The good news is that THIS is what unites us as Christians. God loves us despite our egotistical love and our judgmental love. God loves despite our arrogance and self-righteousness, and God loves us despite our hate.

Thus, the truth is that we do indeed have something in common with the malicious folks who keep stripping our flag of extravagant welcome. We have something in common with the racist, Neo-Nazi, German Christians, with homophobic Russian, Ugandan, and Nigerian Christians, with anti-Semitic Christians around the world, with hateful and fearful American Christians, and with those TV evangelists living their mansions who oppress the poor.
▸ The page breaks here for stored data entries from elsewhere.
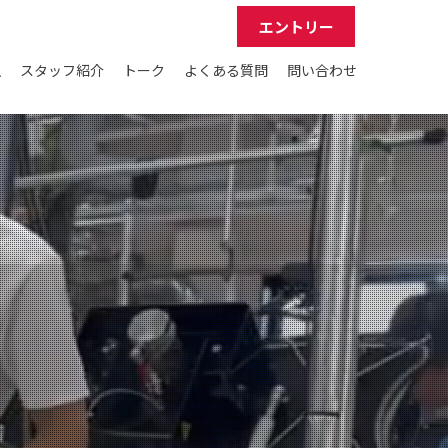
エントリー
生
スタッフ紹介
トーク
よくある質問
問い合わせ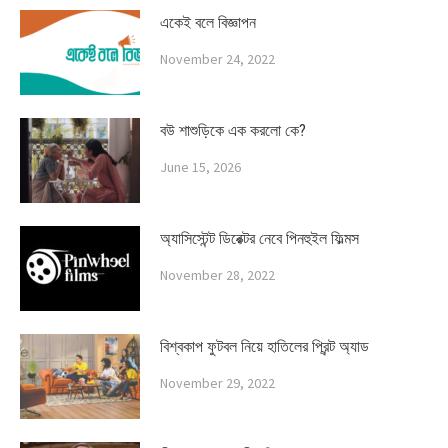
একেই বলে বিজ্ঞাপন
November 24, 2022
বউ শাশুড়িকে এক করলো কে?
June 15, 2026
অ্যাসিস্টেন্ট ডিরেক্টর নেবে পিনহুইল ফিল্মস
November 28, 2022
বিশ্বকাপ ফুটবল নিয়ে হাতিলের প্রিন্ট অ্যাড
November 29, 2022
And with our Christian neighbors who believe it is their God-given duty to discriminate against those who live and love differently than they do.

And 200 years ago, Barton Stone, Thomas and Alexander Campbell were exactly right. This table and our confession of faith “Jesus is Lord” unite us all.

We are united by this meal, representing the body and the blood of Christ, representing the very life of God lovingly broken and graciously poured out for all. Christians all over the world, with all our sin and shortcomings, share the same bread and the same cup and receive the same grace.

We are made one by the great confession that our Lord is Jesus, who was sent to save us, not because of our love for God, or for others, but because of God’s love for us.

The good news is that this not some great, sentimental thought or some gushy, romantic concept, and this is not just the responsibly religious thing to say on this World Communion Sunday. This is the gospel.